Psalm 106 29 Bonus section
The Hebrew word ma'alalim (rendered "inventions") carries a strong sense of misdoing or wicked practice. It appears elsewhere, such as in Psalm 14:1 ("They have done abominable deeds" where "deeds" is ma'alalim) or Hosea 9:15 ("Because of the evil of their deeds"). This further underscores that their "inventions" were not harmless deviations but offensive acts, carefully chosen in rebellion against God. The association of "eating sacrifices offered to the dead" (v.28) and the subsequent plague in v.29 highlights the abhorrence of necromancy and demon worship in God's eyes, an act of spiritual prostitution where Israel gave its loyalty and worship to dead idols instead of the living God. The judgment through plague reflects a recurring pattern in the Bible where divine justice against corporate sin manifests in widespread pestilence (e.g., Exod 9, 1 Chr 21). This specific instance became a paradigmatic example cited later by New Testament writers like Paul (1 Cor 10:8) to warn believers against similar temptations of immorality and idolatry.
Psalm 106 29 Commentary
Psalm 106:29 serves as a stark reminder of the direct and severe consequences of provoking a holy God through deliberate disobedience, particularly idolatry and spiritual impurity. The use of "provoked Him to anger with their inventions" signifies not merely accidental transgression but a calculated rejection of God's exclusive claim on their worship.

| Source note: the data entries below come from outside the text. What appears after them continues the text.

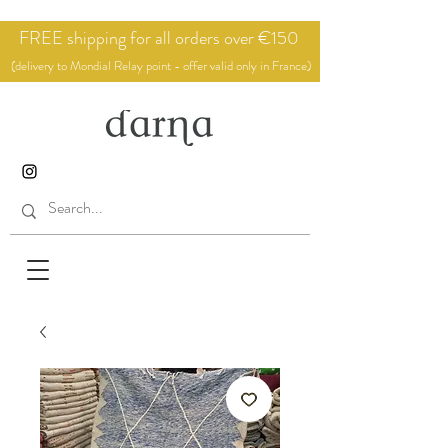
FREE shipping for all orders over €150
(delivery to Mondial Relay point - offer valid only in France)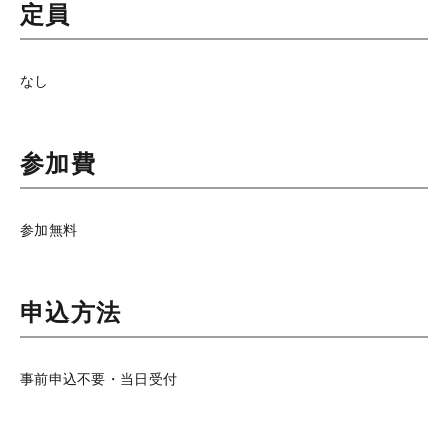
定員
なし
参加費
参加無料
申込方法
事前申込不要・当日受付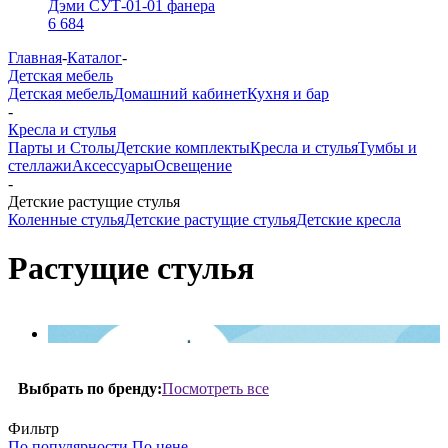
Дэми СУТ-01-01 фанера
6 684
Главная
-
Каталог
-
Детская мебель
Детская мебель
Домашний кабинет
Кухня и бар
-
Кресла и стулья
Парты и Столы
Детские комплекты
Кресла и стулья
Тумбы и
стеллажи
Аксессуары
Освещение
-
Детские растущие стулья
Коленные стулья
Детские растущие стулья
Детские кресла
Растущие стулья
Посмотреть все
Выбрать по бренду:
Фильтр
По популярности
По цене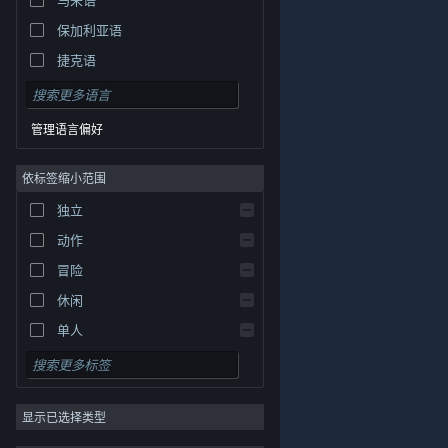
保加利亚语
捷克语
丹麦语
德语
管理语言偏好
英语
依标签缩小范围
西班牙语 - 西班牙
西班牙语 - 拉丁美洲
独立
希腊语
动作
冒险
休闲
单人
模拟
角色扮演
© Valve Corporation。保留所有权利。所有商标均为其在
美国及其它国家/地区的各自持有者所有。
隐私政策
|
法
显示已选择类型
策略
律信息
|
无障碍
|
Steam 订户协议
|
退款
|
Cookie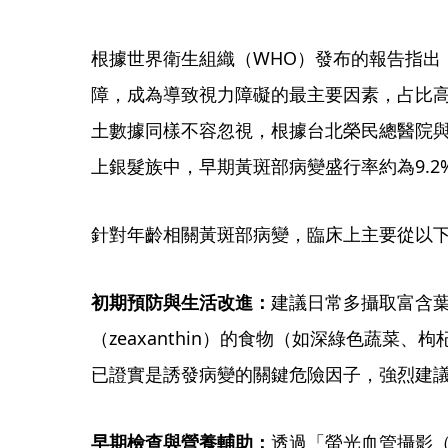
根據世界衛生組織（WHO）發布的報告指出
障，成為導致視力障礙的最主要因素，占比高達4
土數據同樣不容忽視，根據台北榮民總醫院與
上銀髮族中，早期黃斑部病變盛行率約為9.2
針對年齡相關黃斑部病變，臨床上主要從以
初期預防與生活改進：
建議日常多攝取富含葉黃
（zeaxanthin）的食物（如深綠色蔬菜
已證實是誘發病變的關鍵危險因子，強烈建
早期檢查與營養輔助：
透過「螢光血管攝影（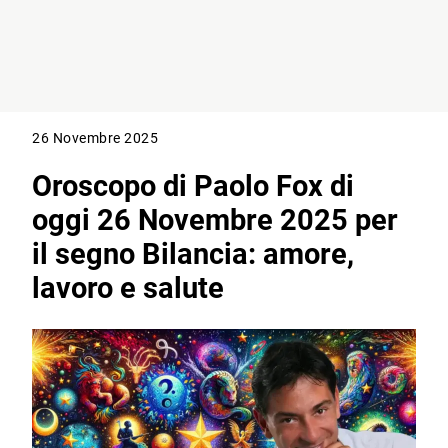
26 Novembre 2025
Oroscopo di Paolo Fox di
oggi 26 Novembre 2025 per
il segno Bilancia: amore,
lavoro e salute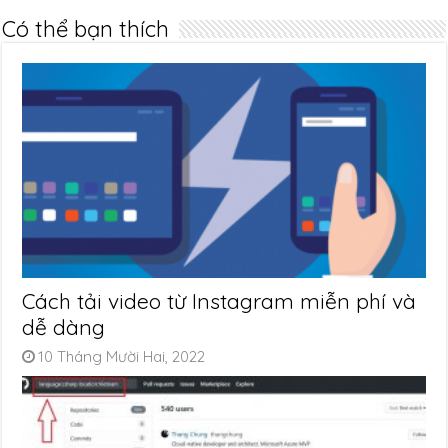
Có thể bạn thích
Cách tải video từ Instagram miễn phí và
dễ dàng
10 Tháng Mười Hai, 2022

Their "inventions" were their self-devised practices contrary to God's revealed will, highlighting the human propensity to depart from divine truth for corrupt alternatives. The phrase emphasizes the deliberate and even imaginative nature of their sin, demonstrating a creative defiance against God's law. This was spiritual adultery, an intimate betrayal of their covenant with YHWH, depicted as a "yoking" to a foreign deity. The swift outbreak of the magefah (plague) vividly demonstrates that God's justice is neither slow nor indifferent to sin. It signifies immediate, supernatural intervention, designed both as punishment and as a stark warning. This historical event at Baal Peor, involving 24,000 deaths (Num 25:9), underscores the holiness and righteousness of God, affirming that while He is patient, He is also absolutely just in responding to blatant rebellion. The incident highlights the peril of spiritual compromise and the dire consequences of neglecting God's warnings about idol worship and immorality, a lesson that resonated through Israel's history and finds echoes in New Testament admonitions against similar sins.